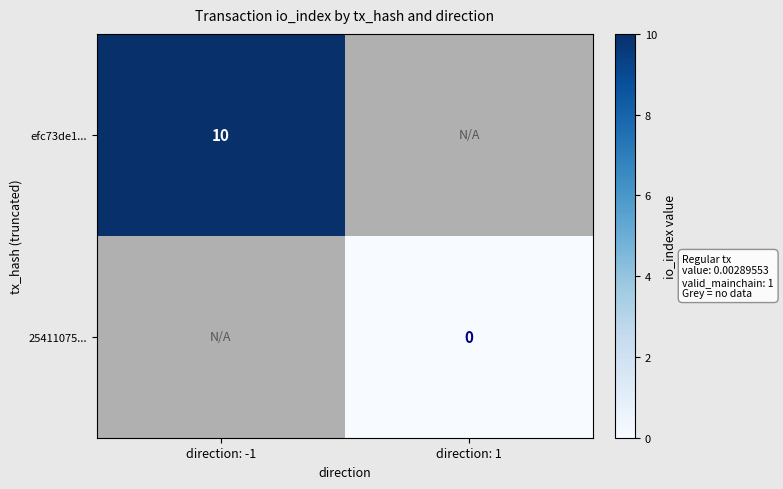

The value of efc73de1... at direction: -1 is 15. True or false?

False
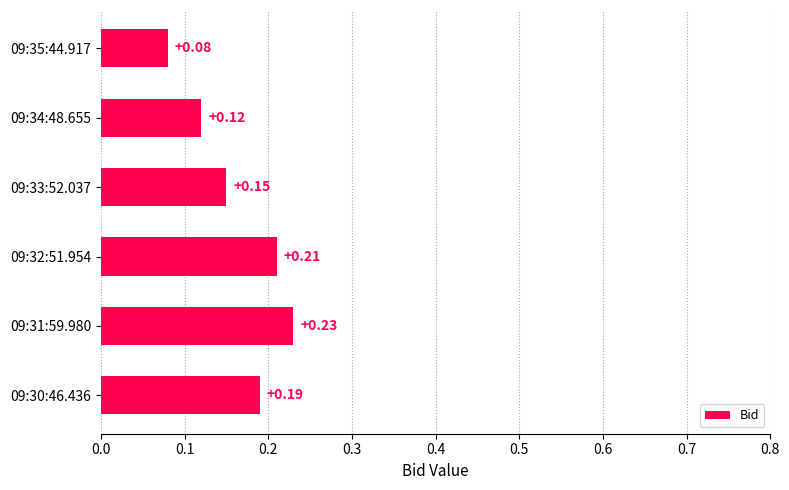

How many values are between 0 and 1?

6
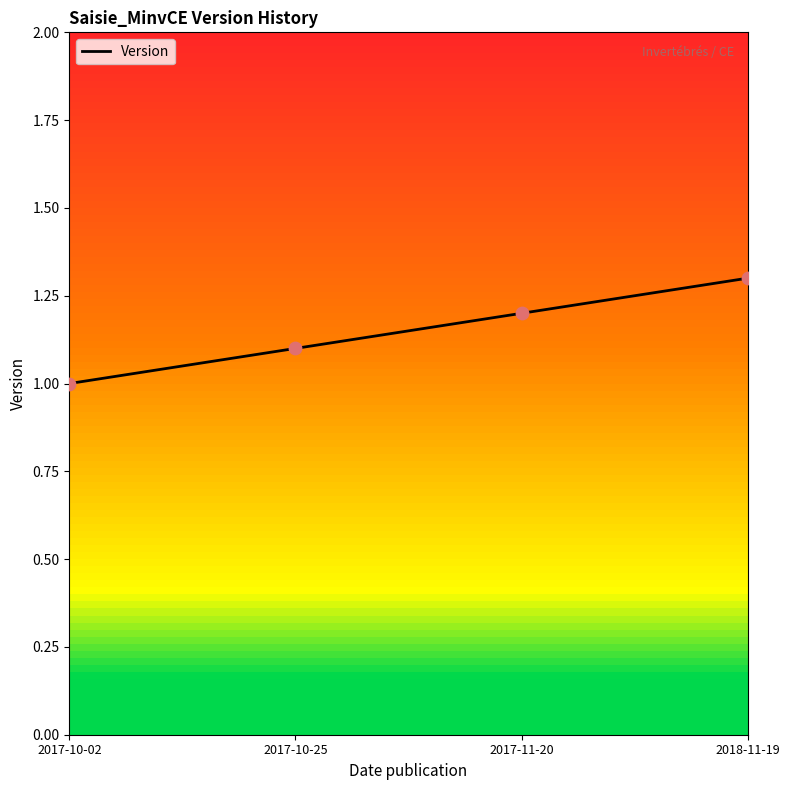

What is the change in value from 2017-10-02 to 2018-11-19?

+0.3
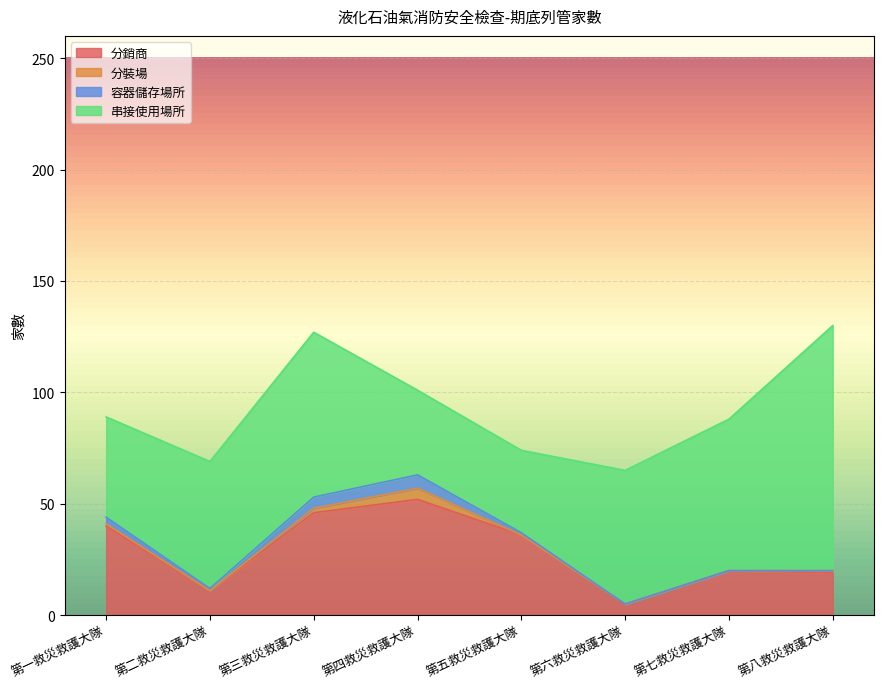

Which series has the largest total across all categories?

串接使用場所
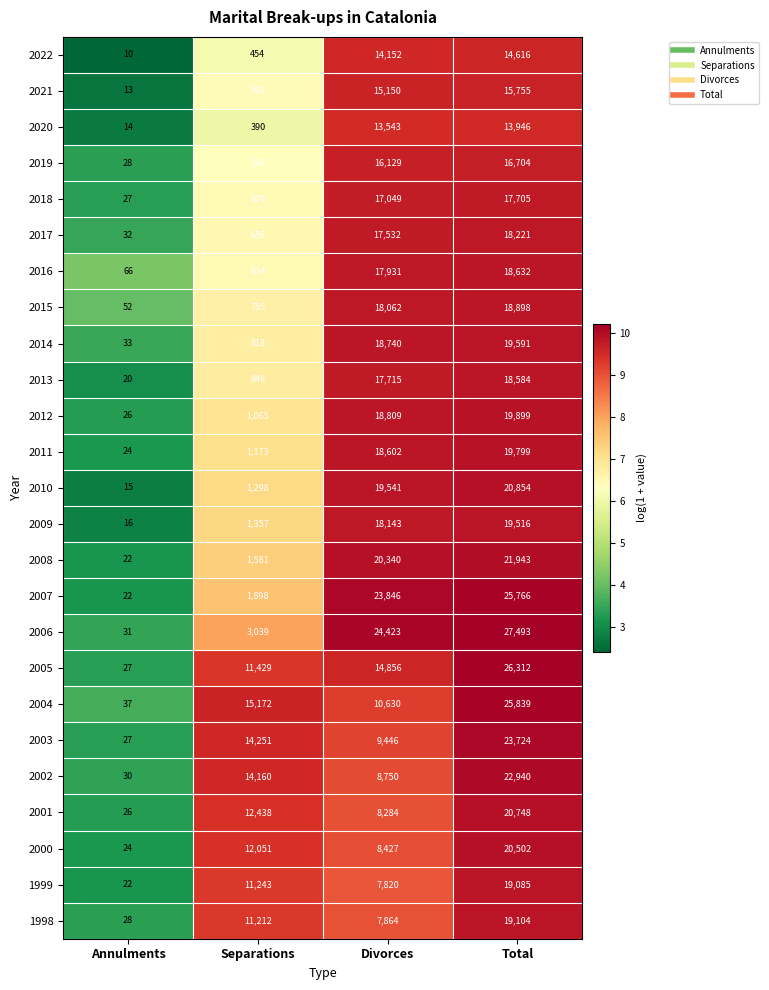

True or false: 2016 has a value of 28401 at Total.

False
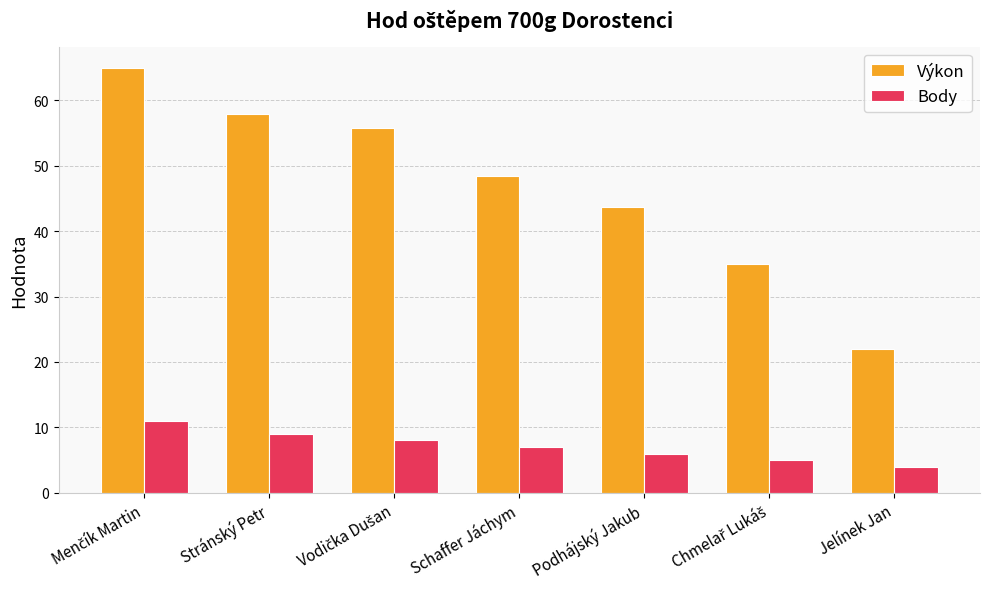

Is the value of Výkon at Podhájský Jakub greater than the value of Body at Stránský Petr?

Yes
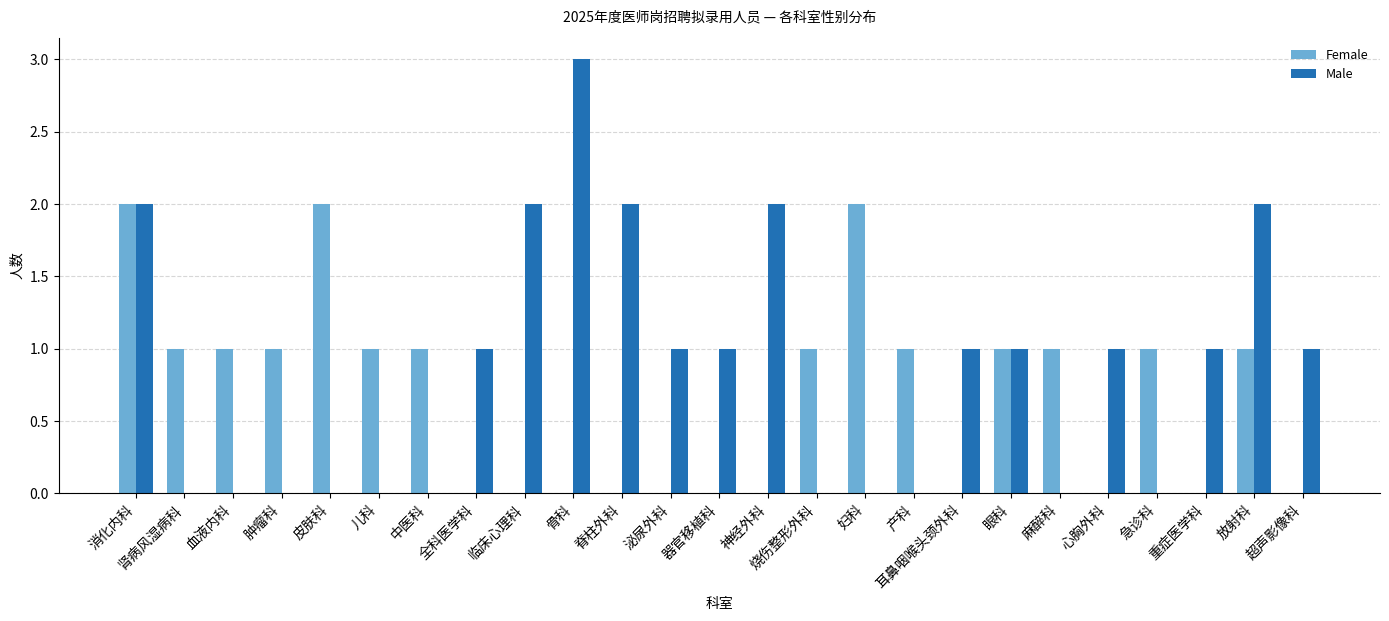

Reading left to right, list all the values displayed in this chart.

Female: 消化内科=2	肾病风湿病科=1	血液内科=1	肿瘤科=1	皮肤科=2	儿科=1	中医科=1	全科医学科=0	临床心理科=0	骨科=0	脊柱外科=0	泌尿外科=0	器官移植科=0	神经外科=0	烧伤整形外科=1	妇科=2	产科=1	耳鼻咽喉头颈外科=0	眼科=1	麻醉科=1	心胸外科=0	急诊科=1	重症医学科=0	放射科=1	超声影像科=0
Male: 消化内科=2	肾病风湿病科=0	血液内科=0	肿瘤科=0	皮肤科=0	儿科=0	中医科=0	全科医学科=1	临床心理科=2	骨科=3	脊柱外科=2	泌尿外科=1	器官移植科=1	神经外科=2	烧伤整形外科=0	妇科=0	产科=0	耳鼻咽喉头颈外科=1	眼科=1	麻醉科=0	心胸外科=1	急诊科=0	重症医学科=1	放射科=2	超声影像科=1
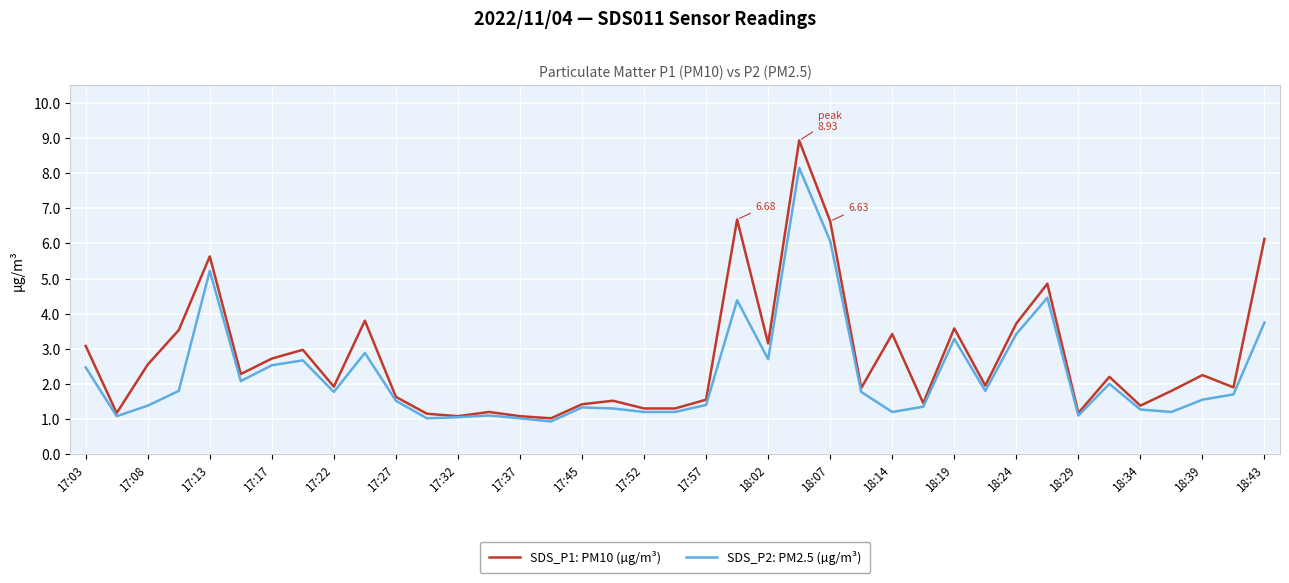

Which series has the largest range (max minus min)?

SDS_P1: PM10 (µg/m³)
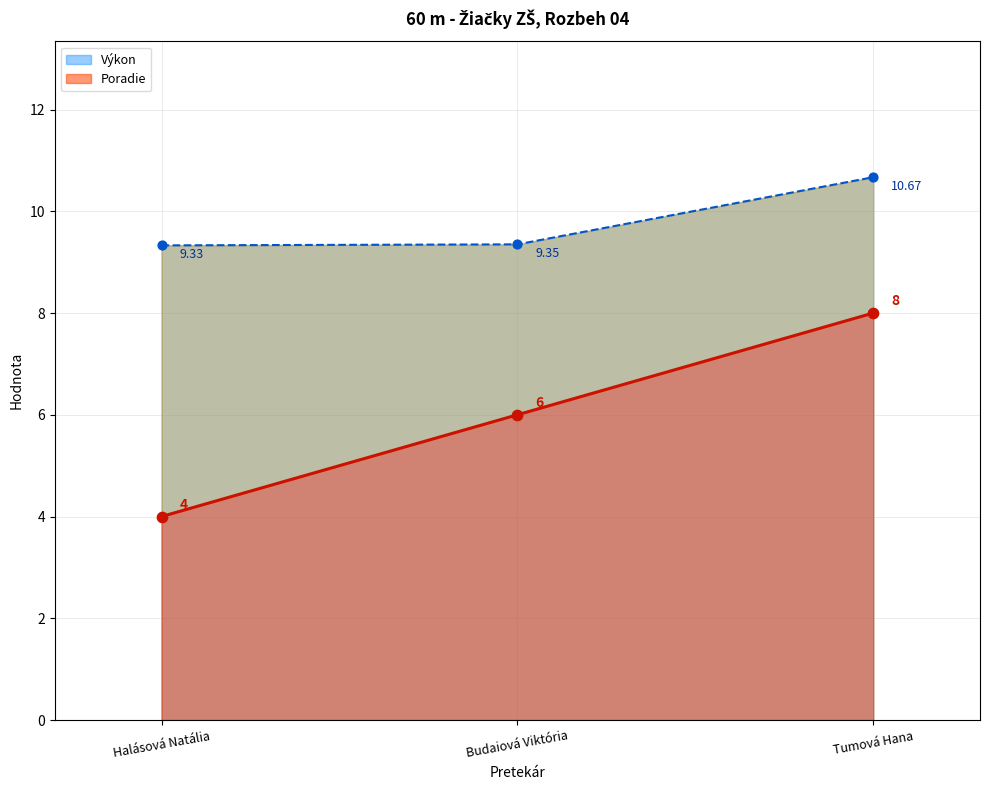

What is the total value across all series at Budaiová Viktória?

15.3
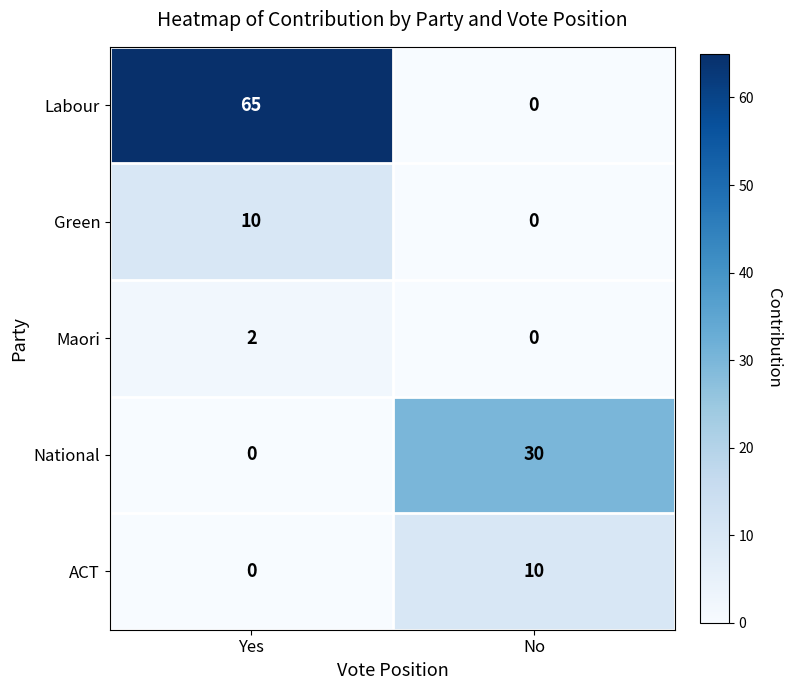

The Labour series shows -35 at No. True or false?

False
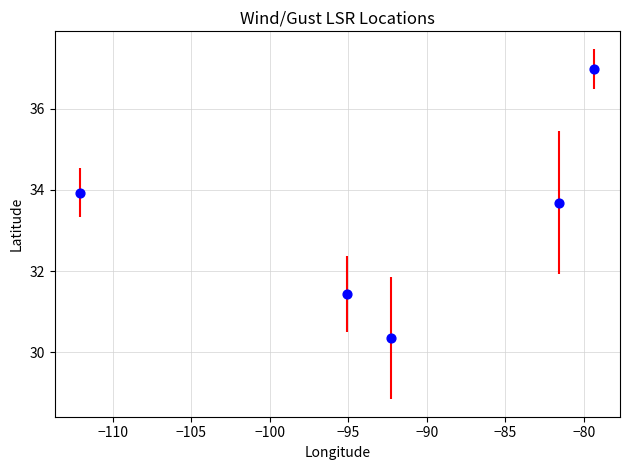

What Y value in the scatter plot is closest to 33?

33.7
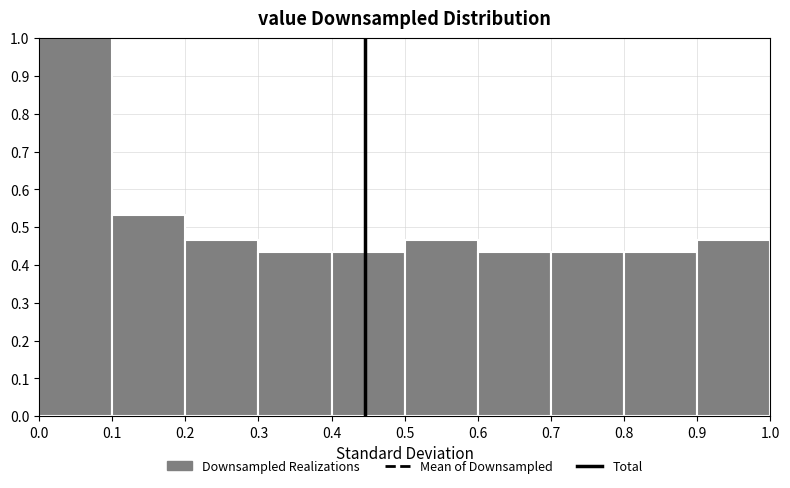

Over which range of the x-axis is the bar tallest?

0.0 to 0.1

**What to do**.
Which lines in the items above contain the string "values"? Copy each of them, and count only matches with the same uppercase and lowercase letters.

**Exercise answer**.
How many values are between 0 and 1?
Reading left to right, list all the values displayed in this chart.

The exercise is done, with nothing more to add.